■ **PROBLEM REQUIREMENTS**:
Word for word, restate the lines from the one holding "Eyelash Mirrors" through the end of the data below, including both endpoints and nothing more.

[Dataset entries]

[Start of Attachment]

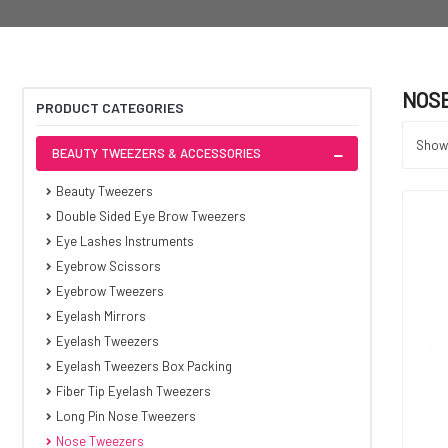
NOS
PRODUCT CATEGORIES
Showi
BEAUTY TWEEZERS & ACCESSORIES
Beauty Tweezers
Double Sided Eye Brow Tweezers
Eye Lashes Instruments
Eyebrow Scissors
Eyebrow Tweezers
Eyelash Mirrors
Eyelash Tweezers
Eyelash Tweezers Box Packing
Fiber Tip Eyelash Tweezers
Long Pin Nose Tweezers
Nose Tweezers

[End of Attachment]

■ **ANSWER SPACE**:
Eyelash Mirrors
Eyelash Tweezers
Eyelash Tweezers Box Packing
Fiber Tip Eyelash Tweezers
Long Pin Nose Tweezers
Nose Tweezers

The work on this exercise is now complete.